(Swans - 16 juillet 2012) Depuis plusieurs années je m'occupe de voyage, multiculture et multilingualisme. Ma recherche m'a conduite à cette rencontre avec Claudio Magris, personnalité importante dans le milieu culturel italien et européen. Une interview sur l'art en relation à la réalité historique-sociale de nos jours et à ses langages; un voyage dans le voyage, en ce petit dialogue, en cherchant de comprendre le chemin d'un homme parmi des alphabets aux limites d'un nouvel "espace".
SAIEVA : Trieste, un pont entre des cultures, a beaucoup influé sur votre écriture, d'un point de vue idéologique et en même temps "linguistique". Vous, écrivain de frontière, visez très souvent à un monde harmonique -- dans le respect des différences culturelles -- et à une Europe engagée dans un projet communautaire pour la croissance des nations. Suite aux actuels événements de politique internationale, croyez-vous encore dans la chance historico-culturelle d'une Mitteleuropa?
MAGRIS : Oui, naturellement. A mon avis l'aspiration à un monde harmonique et même au respect des autres cultures est très fort. Mais je ne crois pas que tout ça puisse être identifié avec la Mitteleuropa (c'est à dire une Europe médiane vraiment unie au point de vue socio-culturel). En effet, ce mot-là est très ambivalent; c'est comme un chewing-gum. Le mot Mitteleuropa est né au milieu du XIXème siècle, pour indiquer la suprématie austroallemande-hongroise, surtout économique, dans la Région du Danube. Ensuite ce mot a dénoté un programme de nationalisme allemand et encore, selon von Srbik pendant le nazisme, une Europe plurinationale avec une hégémonie allemande. Ce mot a pour nous un sens composite, c'est à dire une koiné plurinationale. [...] La Mitteleuropa a été un idéal d'opposition aux fascismes et aux natonalismes des années vingt jusqu'aux années quarante ; puis, plus tard, dans les pays du rideau de fer, une opposition aux régimes soviétiques. [...] En refusant les philosophies totalitaristes, elle répresente la culture attentive à la privation, au particulier, à ce qui n'est pas conforme et donc à la différence. Une métaphore d'opposition à un type de vie americain. Après la chute des frontières, le Centre-Europe américanisé risque de submerger la Mitteleuropa.

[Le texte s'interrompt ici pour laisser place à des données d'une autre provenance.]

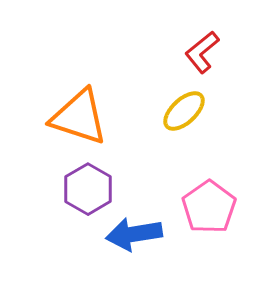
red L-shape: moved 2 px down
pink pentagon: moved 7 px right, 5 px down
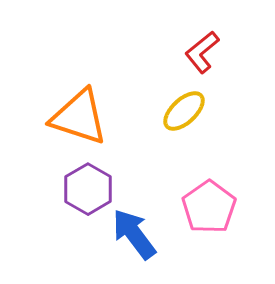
blue arrow: rotated 62 degrees clockwise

SAIEVA : Si l'art est mystère, selon Claudio Magris la poésie peut-elle « découvrir le secret de la vie, déchirer le voile, enfoncer les portes, toucher les abysses où se cache la "perle"? » (Vous comprendrez donc). Donc l'engagement devient poésie, dans cette recherche-là?
MAGRIS : Dans quelques essais j'ai mis l'accent sur le péril narcissique littéraire et poétique. En effet un poème qui exprime la douleur causée par la mort d'un enfant, peut nous passioner par son style linguistique, la mélodie du vers, plus que par la souffrance de cet enfant-là. Je crois que l'art, certainement, cherche à dévoiler la vie et ses secrets. [...] Dans ce sens-là l'engagement devient poésie, quand elle se rapporte à la vie, aux tensions morales, aux exigences de justice, etc.

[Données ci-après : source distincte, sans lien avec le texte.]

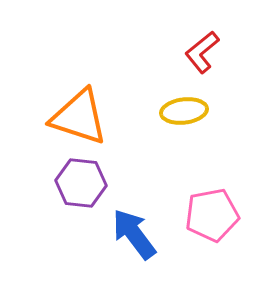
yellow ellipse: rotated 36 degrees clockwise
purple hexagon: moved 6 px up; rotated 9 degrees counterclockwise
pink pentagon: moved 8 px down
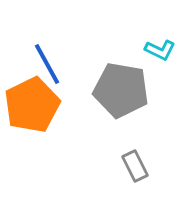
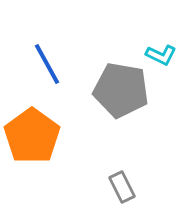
cyan L-shape: moved 1 px right, 5 px down
orange pentagon: moved 31 px down; rotated 10 degrees counterclockwise
gray rectangle: moved 13 px left, 21 px down
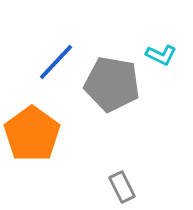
blue line: moved 9 px right, 2 px up; rotated 72 degrees clockwise
gray pentagon: moved 9 px left, 6 px up
orange pentagon: moved 2 px up
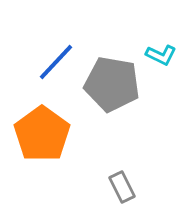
orange pentagon: moved 10 px right
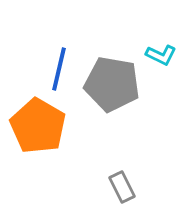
blue line: moved 3 px right, 7 px down; rotated 30 degrees counterclockwise
orange pentagon: moved 4 px left, 8 px up; rotated 6 degrees counterclockwise
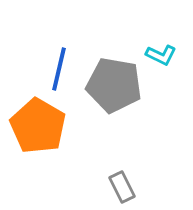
gray pentagon: moved 2 px right, 1 px down
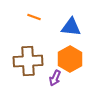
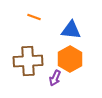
blue triangle: moved 3 px down
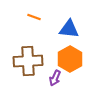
blue triangle: moved 2 px left, 1 px up
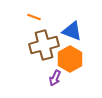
blue triangle: moved 3 px right, 2 px down; rotated 15 degrees clockwise
brown cross: moved 16 px right, 16 px up; rotated 12 degrees counterclockwise
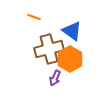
blue triangle: rotated 15 degrees clockwise
brown cross: moved 5 px right, 4 px down
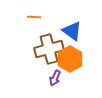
orange line: rotated 16 degrees counterclockwise
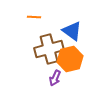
orange hexagon: rotated 15 degrees clockwise
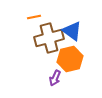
orange line: rotated 16 degrees counterclockwise
brown cross: moved 11 px up
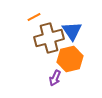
orange line: rotated 16 degrees counterclockwise
blue triangle: rotated 20 degrees clockwise
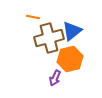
orange line: moved 1 px left; rotated 40 degrees clockwise
blue triangle: rotated 25 degrees clockwise
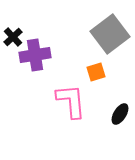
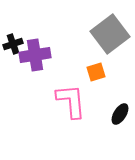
black cross: moved 7 px down; rotated 24 degrees clockwise
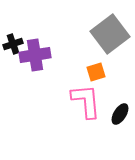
pink L-shape: moved 15 px right
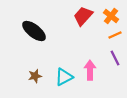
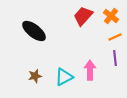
orange line: moved 2 px down
purple line: rotated 21 degrees clockwise
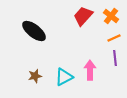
orange line: moved 1 px left, 1 px down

SAIEVA : En lisant quelques-uns de ses romans, en particulier À l'aveugle, on peut voir que le sujet historique est très important pour définir le sens de l'humain-inhumain. Selon Magris, dans quelle mesure, l'Histoire est-elle le "lieu" d'un « échange entre les frontières », de mondes culturels différents du nôtre?
MAGRIS : Oui, l'Histoire est un échange de frontières, le franchissement des limites est nécessaire, car il faut sortir et s'aventurer dans le monde, en se dépouillant de son identité pour se reconnaître dans les autres. [...] L'écrivain Glissant dit que les racines ne s'enfoncent pas dans l'obscurité atavique de l'origine, mais elles s'étendent à la surface, telles les branches d'un arbre, jusqu'à rencontrer d'autres branches et à les serrer de ses mains. Parfois l'échange est empêché et la frontière n'est plus un pont mais un mur qui partage avec férocité. Souvent les pays de frontières deviennent la patrie des nationalismes, les plus néfastes [...].
SAIEVA : Dans Vous comprendrez donc (voyage imaginaire dans l'outre-tombe) la réalité et le mythe se croisent. . Réalité et mythe sont-ils des "miroirs" qui dévoilent « le secret du début de la fin? » Les archétypes de l'amour, de la vie et de la mort peuvent-ils combler le vide existentiel?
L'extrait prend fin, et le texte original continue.